» **DATA TO EXAMINE**:
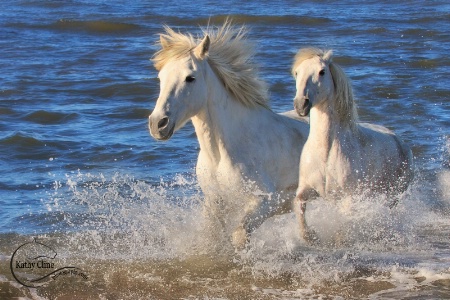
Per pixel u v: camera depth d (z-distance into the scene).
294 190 10.79
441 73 27.72
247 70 10.17
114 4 55.12
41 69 29.16
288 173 10.57
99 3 55.72
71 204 13.73
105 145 18.19
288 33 39.44
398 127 19.97
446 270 10.41
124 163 16.77
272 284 10.01
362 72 28.06
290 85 24.97
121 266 10.71
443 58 30.53
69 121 20.89
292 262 10.64
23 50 33.97
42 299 9.63
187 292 9.80
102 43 36.72
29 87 25.55
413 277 10.21
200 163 10.16
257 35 38.53
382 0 57.38
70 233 12.23
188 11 49.81
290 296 9.65
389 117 21.02
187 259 10.83
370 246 11.32
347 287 9.88
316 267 10.48
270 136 10.35
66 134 19.36
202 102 9.62
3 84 25.84
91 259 11.02
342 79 10.31
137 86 25.47
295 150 10.63
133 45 35.91
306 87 10.02
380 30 39.94
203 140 9.92
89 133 19.48
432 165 16.50
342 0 57.91
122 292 9.84
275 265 10.49
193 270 10.49
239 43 10.23
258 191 10.06
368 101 23.08
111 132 19.61
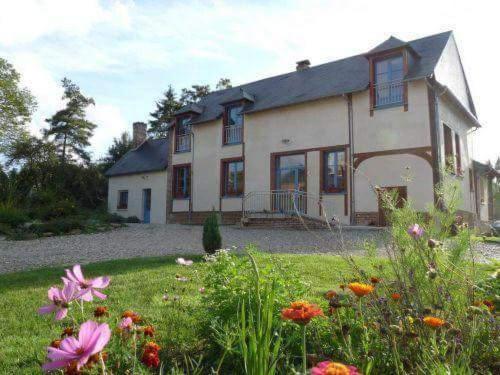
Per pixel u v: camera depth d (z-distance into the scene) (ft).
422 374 5.56
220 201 59.41
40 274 19.97
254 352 4.66
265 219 50.55
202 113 65.87
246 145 57.16
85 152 106.22
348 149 47.62
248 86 66.64
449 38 49.57
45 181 80.89
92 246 34.78
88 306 13.08
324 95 49.14
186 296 13.51
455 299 6.93
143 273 19.03
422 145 42.91
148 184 72.18
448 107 49.16
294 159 52.95
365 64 52.26
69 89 105.19
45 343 9.85
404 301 7.05
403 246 7.91
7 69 92.63
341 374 3.00
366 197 45.62
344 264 19.92
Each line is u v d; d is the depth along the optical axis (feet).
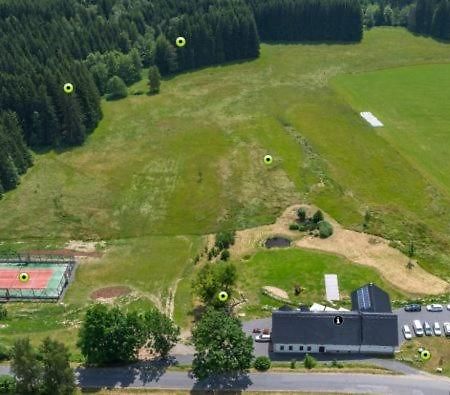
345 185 451.94
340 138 517.96
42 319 336.29
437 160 481.05
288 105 580.71
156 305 344.28
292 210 426.51
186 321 327.88
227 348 274.77
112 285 366.22
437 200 431.02
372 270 360.28
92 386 278.46
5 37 587.27
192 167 483.51
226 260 377.91
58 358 258.57
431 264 367.25
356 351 296.71
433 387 273.13
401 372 283.18
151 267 380.58
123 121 565.12
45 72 520.42
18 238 412.98
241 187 454.40
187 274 370.94
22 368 256.93
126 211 435.94
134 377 284.20
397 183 453.17
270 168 476.13
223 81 643.86
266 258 376.68
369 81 632.38
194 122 556.10
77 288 365.20
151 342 299.99
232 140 520.42
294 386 274.98
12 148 475.72
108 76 634.84
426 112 559.79
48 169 488.44
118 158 501.97
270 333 310.65
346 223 408.87
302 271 362.53
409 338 304.71
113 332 282.77
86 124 545.03
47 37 618.85
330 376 280.51
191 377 283.18
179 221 423.23
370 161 482.28
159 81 625.82
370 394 269.23
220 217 424.05
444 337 305.32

» **PROBLEM REQUIREMENTS**: Repeat the material verbatim but without any of its pictures.

» **RESPONSE**:
Per pixel u v: camera depth d (z-distance into the scene).
294 190 10.79
441 73 27.72
247 70 10.17
114 4 55.12
41 69 29.16
288 173 10.57
99 3 55.72
71 204 13.73
105 145 18.19
288 33 39.44
398 127 19.97
446 270 10.41
124 163 16.77
272 284 10.01
362 72 28.06
290 85 24.97
121 266 10.71
443 58 30.53
69 121 20.89
292 262 10.64
23 50 33.97
42 299 9.63
187 292 9.80
102 43 36.72
29 87 25.55
413 277 10.21
200 163 10.16
257 35 38.53
382 0 57.38
70 233 12.23
188 11 49.81
290 296 9.65
389 117 21.02
187 259 10.83
370 246 11.32
347 287 9.88
316 267 10.48
270 136 10.35
66 134 19.36
202 102 9.62
3 84 25.84
91 259 11.02
342 79 10.31
137 86 25.47
295 150 10.63
133 45 35.91
306 87 10.02
380 30 39.94
203 140 9.92
89 133 19.48
432 165 16.50
342 0 57.91
122 292 9.84
275 265 10.49
193 270 10.49
239 43 10.23
258 191 10.06
368 101 23.08
111 132 19.61
Per pixel u v: camera depth d (z-distance into the scene) (ft).
422 374 5.56
220 201 59.41
40 274 19.97
254 352 4.66
265 219 50.55
202 113 65.87
246 145 57.16
85 152 106.22
348 149 47.62
248 86 66.64
449 38 49.57
45 181 80.89
92 246 34.78
88 306 13.08
324 95 49.14
186 296 13.51
455 299 6.93
143 273 19.03
422 145 42.91
148 184 72.18
448 107 49.16
294 159 52.95
365 64 52.26
69 89 105.19
45 343 9.85
404 301 7.05
403 246 7.91
7 69 92.63
341 374 3.00
366 197 45.62
344 264 19.92
Each line is u v d; d is the depth along the optical axis (feet).
345 185 451.94
340 138 517.96
42 319 336.29
437 160 481.05
288 105 580.71
156 305 344.28
292 210 426.51
186 321 327.88
227 348 274.77
112 285 366.22
437 200 431.02
372 270 360.28
92 386 278.46
5 37 587.27
192 167 483.51
226 260 377.91
58 358 258.57
431 264 367.25
356 351 296.71
433 387 273.13
401 372 283.18
151 267 380.58
123 121 565.12
45 72 520.42
18 238 412.98
241 187 454.40
187 274 370.94
22 368 256.93
126 211 435.94
134 377 284.20
397 183 453.17
270 168 476.13
223 81 643.86
266 258 376.68
369 81 632.38
194 122 556.10
77 288 365.20
151 342 299.99
232 140 520.42
294 386 274.98
12 148 475.72
108 76 634.84
426 112 559.79
48 169 488.44
118 158 501.97
270 333 310.65
346 223 408.87
302 271 362.53
409 338 304.71
113 332 282.77
86 124 545.03
47 37 618.85
330 376 280.51
191 377 283.18
179 221 423.23
370 161 482.28
159 81 625.82
370 394 269.23
220 217 424.05
444 337 305.32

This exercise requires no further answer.